In my stories the lynchpins are almost always true, no matter how hard to believe. All those you asked about for START SHOOTING are 100% true. Some I had personal experience with, others I’d been told about. Nowadays, if you know what you’re looking for, the research doesn’t require near the effort it used to. You still need access, but you don’t spend a year figuring how who and where.
Both “Calumet City” and “Start Shooting” have strong female characters, do you find this poses any extra challenges for you as a male writer?
As I’ve said before, I couldn’t write a fully formed, emotionally available female, they’re too complicated, too other-worldly. The women in my stories are partially closed down and operate out of their male side. I know a number of these women, “the Tribe” as they are called, women who own the ground they walk and don’t derive their self-image based on how we judge them. I was married to one, a Jordanian rugby player who was on the American Gladiators. They don’t fit into the male theory of power female— the evil femme fatale or girl who wears cat-suits to work. But they could if it suited their goals or safety.
Is there a certain type of audience that you have in mind when you’re writing? If so, who do you think will enjoy your books the most?
I’m always thinking “backstage;” the same way I feel when I’m reading Mark Bowden or Michael Lewis. I hope my readers “want to know” but don’t want to die to find out.
What makes a good story? Plot or characters?
Did Jason Kaufman (Random House) make you ask that? I have a plot because the form requires it. Characters are everything for me. From them, the plot happens. Like Elmore Leonard has said, once he has the names (I start with real people so I already have the names) he puts the characters in the same room, stands back, and lets them rock.
Where does the inspiration for your characters come from?
As I said, 90% of them are people I know.
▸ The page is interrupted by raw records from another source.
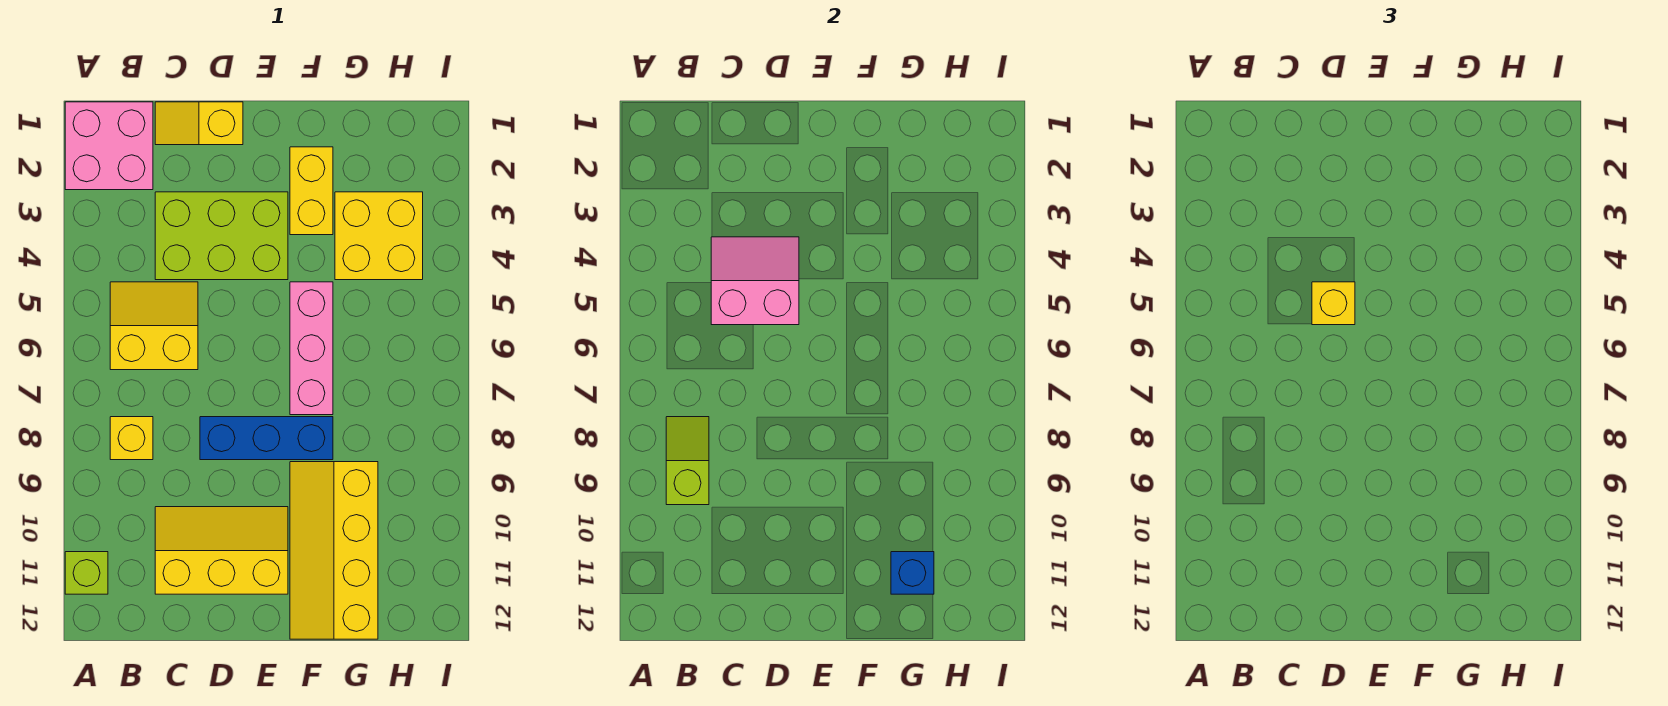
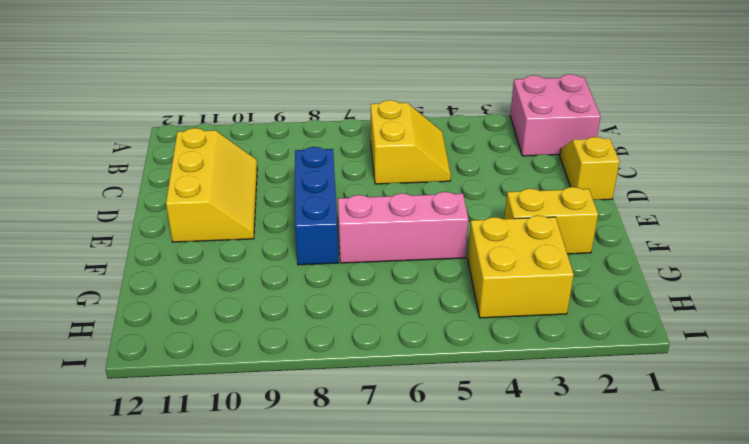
none -> lime 1x1 brick [65,552,108,594]
none -> yellow 1x1 brick [110,417,153,460]
none -> lime 2x3 brick [155,192,288,280]

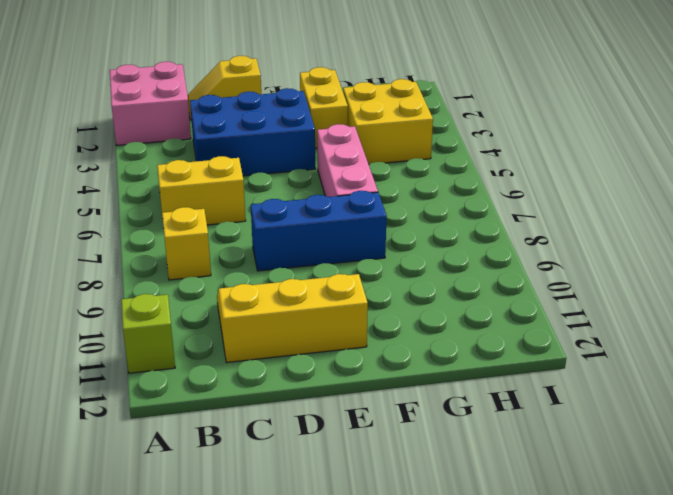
blue 2x3 brick [190,88,316,176] -> lime 2x3 brick [155,192,288,280]
none -> yellow 2x4 slope [290,462,378,639]
none -> lime 1x2 slope [666,417,709,505]
none -> pink 2x2 slope [711,237,799,325]

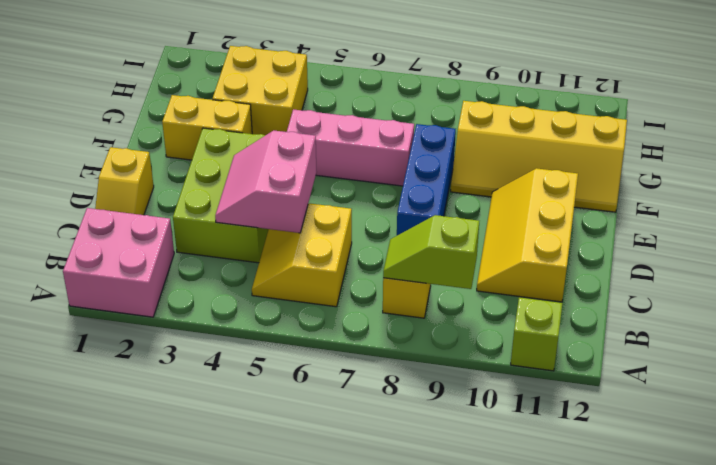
none -> blue 1x1 brick [891,552,934,594]
none -> yellow 1x1 brick [1312,282,1355,325]

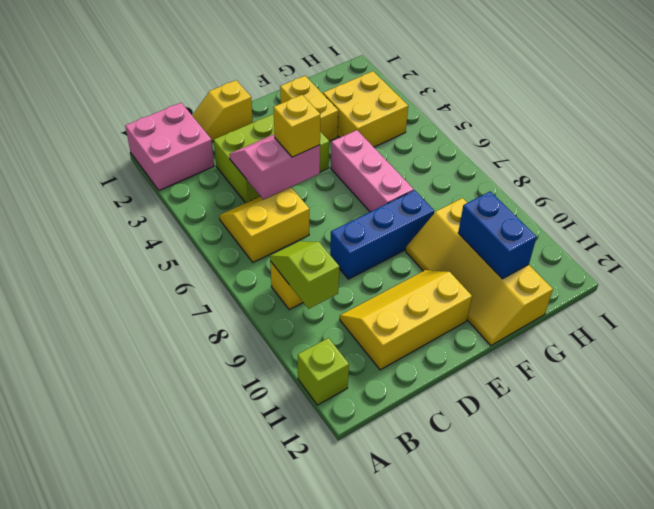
blue 1x2 brick [458,191,537,279] -> blue 1x1 brick [891,552,934,594]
I use their real names, real history and skill sets. I put them in a politically incorrect box with no good/wholesome way out, and let them do whatever it is they decide is tolerable. I do my best not to kill them in the story and succeed only some of the time. As you might imagine, there have been the occasional moments of discord when they read themselves eating a baby or stealing mom’s rent money. I try to have those conversations over the phone.